(Saved data entries)
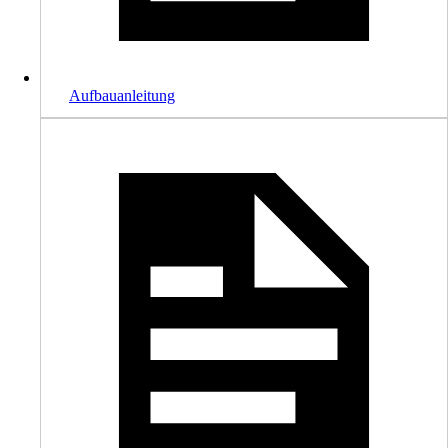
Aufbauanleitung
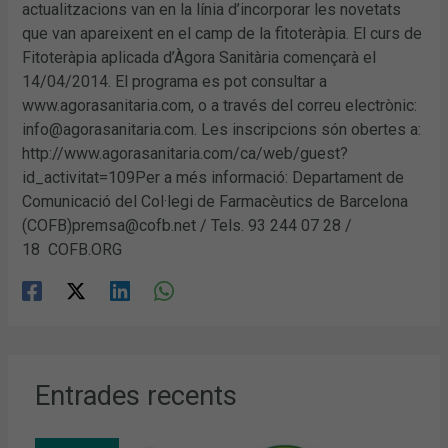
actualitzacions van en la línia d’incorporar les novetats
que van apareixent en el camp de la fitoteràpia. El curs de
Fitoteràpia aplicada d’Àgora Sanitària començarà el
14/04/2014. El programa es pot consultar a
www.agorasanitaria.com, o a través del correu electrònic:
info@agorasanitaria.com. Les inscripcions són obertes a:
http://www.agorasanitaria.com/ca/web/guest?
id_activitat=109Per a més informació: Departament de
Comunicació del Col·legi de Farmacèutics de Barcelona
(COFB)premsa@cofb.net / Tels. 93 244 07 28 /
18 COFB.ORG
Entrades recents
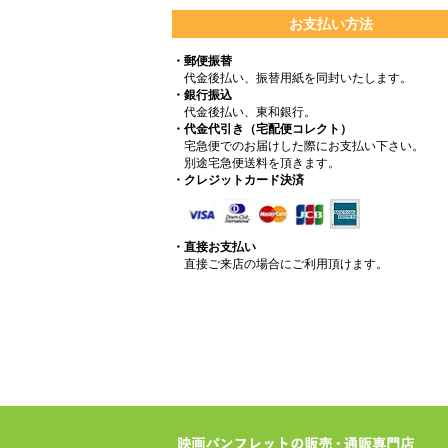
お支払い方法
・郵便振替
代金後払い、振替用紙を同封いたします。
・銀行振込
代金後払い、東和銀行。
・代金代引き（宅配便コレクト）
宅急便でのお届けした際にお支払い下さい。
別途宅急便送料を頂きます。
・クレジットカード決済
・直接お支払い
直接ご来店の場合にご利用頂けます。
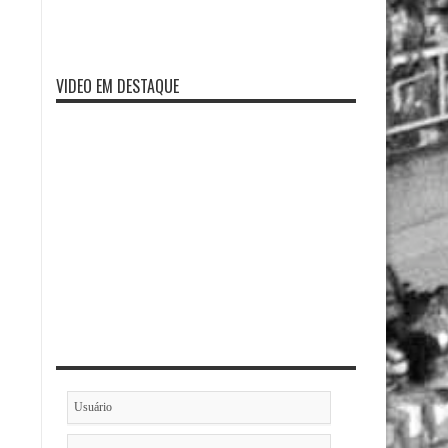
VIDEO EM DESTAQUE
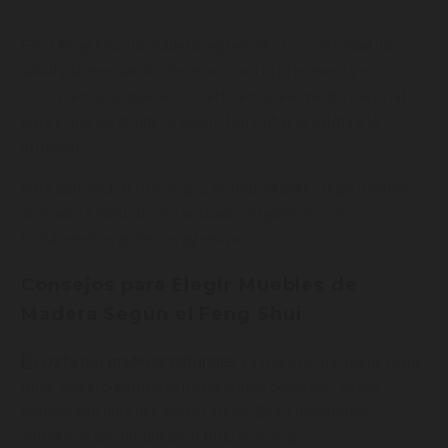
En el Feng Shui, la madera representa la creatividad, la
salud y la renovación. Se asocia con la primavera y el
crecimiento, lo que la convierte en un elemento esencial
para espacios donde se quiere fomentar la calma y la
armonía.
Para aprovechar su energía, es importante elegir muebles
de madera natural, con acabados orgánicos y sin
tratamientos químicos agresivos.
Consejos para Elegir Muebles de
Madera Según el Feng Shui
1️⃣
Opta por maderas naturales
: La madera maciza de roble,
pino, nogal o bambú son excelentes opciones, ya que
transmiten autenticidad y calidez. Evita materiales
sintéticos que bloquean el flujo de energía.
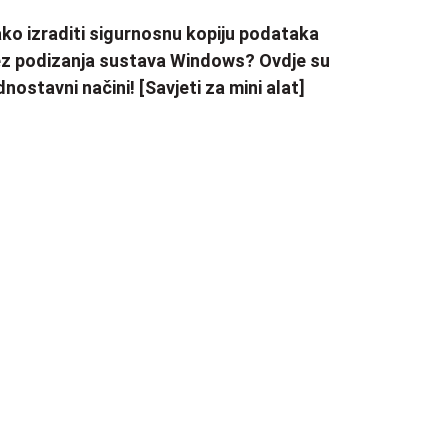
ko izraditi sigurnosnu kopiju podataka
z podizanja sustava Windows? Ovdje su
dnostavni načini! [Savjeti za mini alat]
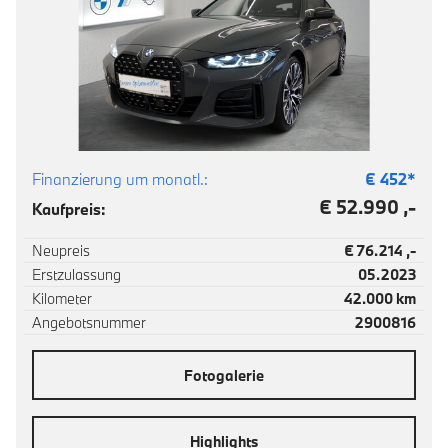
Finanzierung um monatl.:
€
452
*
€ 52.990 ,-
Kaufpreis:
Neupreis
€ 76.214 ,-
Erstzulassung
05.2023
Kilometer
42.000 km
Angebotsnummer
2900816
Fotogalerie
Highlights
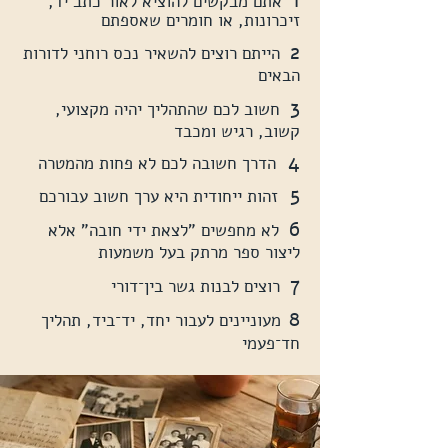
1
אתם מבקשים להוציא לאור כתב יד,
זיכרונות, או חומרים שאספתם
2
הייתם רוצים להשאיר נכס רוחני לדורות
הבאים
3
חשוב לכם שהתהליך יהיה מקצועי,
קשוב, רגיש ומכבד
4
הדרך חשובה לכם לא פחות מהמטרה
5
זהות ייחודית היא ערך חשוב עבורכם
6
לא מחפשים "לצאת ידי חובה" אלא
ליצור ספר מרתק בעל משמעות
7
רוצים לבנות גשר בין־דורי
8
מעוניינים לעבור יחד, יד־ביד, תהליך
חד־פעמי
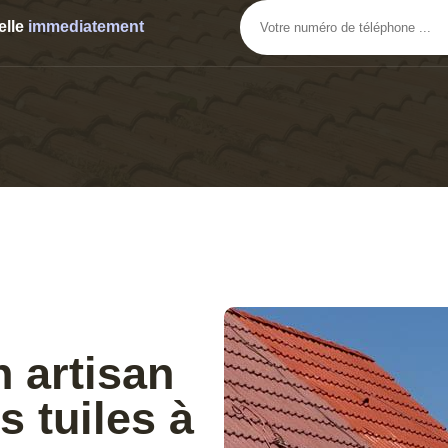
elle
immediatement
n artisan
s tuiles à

▶ [EXERCISE REQUIREMENTS]:
Drop the images and quote the entries word for word.

▶ [ANSWER SECTION]:
Aufbauanleitung
actualitzacions van en la línia d’incorporar les novetats
que van apareixent en el camp de la fitoteràpia. El curs de
Fitoteràpia aplicada d’Àgora Sanitària començarà el
14/04/2014. El programa es pot consultar a
www.agorasanitaria.com, o a través del correu electrònic:
info@agorasanitaria.com. Les inscripcions són obertes a:
http://www.agorasanitaria.com/ca/web/guest?
id_activitat=109Per a més informació: Departament de
Comunicació del Col·legi de Farmacèutics de Barcelona
(COFB)premsa@cofb.net / Tels. 93 244 07 28 /
18 COFB.ORG
Entrades recents
お支払い方法
・郵便振替
代金後払い、振替用紙を同封いたします。
・銀行振込
代金後払い、東和銀行。
・代金代引き（宅配便コレクト）
宅急便でのお届けした際にお支払い下さい。
別途宅急便送料を頂きます。
・クレジットカード決済
・直接お支払い
直接ご来店の場合にご利用頂けます。
VIDEO EM DESTAQUE
En el Feng Shui, la madera representa la creatividad, la
salud y la renovación. Se asocia con la primavera y el
crecimiento, lo que la convierte en un elemento esencial
para espacios donde se quiere fomentar la calma y la
armonía.
Para aprovechar su energía, es importante elegir muebles
de madera natural, con acabados orgánicos y sin
tratamientos químicos agresivos.
Consejos para Elegir Muebles de
Madera Según el Feng Shui
1️⃣
Opta por maderas naturales
: La madera maciza de roble,
pino, nogal o bambú son excelentes opciones, ya que
transmiten autenticidad y calidez. Evita materiales
sintéticos que bloquean el flujo de energía.
ko izraditi sigurnosnu kopiju podataka
z podizanja sustava Windows? Ovdje su
dnostavni načini! [Savjeti za mini alat]
Finanzierung um monatl.:
€
452
*
€ 52.990 ,-
Kaufpreis:
Neupreis
€ 76.214 ,-
Erstzulassung
05.2023
Kilometer
42.000 km
Angebotsnummer
2900816
Fotogalerie
Highlights
1
אתם מבקשים להוציא לאור כתב יד,
זיכרונות, או חומרים שאספתם
2
הייתם רוצים להשאיר נכס רוחני לדורות
הבאים
3
חשוב לכם שהתהליך יהיה מקצועי,
קשוב, רגיש ומכבד
4
הדרך חשובה לכם לא פחות מהמטרה
5
זהות ייחודית היא ערך חשוב עבורכם
6
לא מחפשים "לצאת ידי חובה" אלא
ליצור ספר מרתק בעל משמעות
7
רוצים לבנות גשר בין־דורי
8
מעוניינים לעבור יחד, יד־ביד, תהליך
חד־פעמי
elle
immediatement
n artisan
s tuiles à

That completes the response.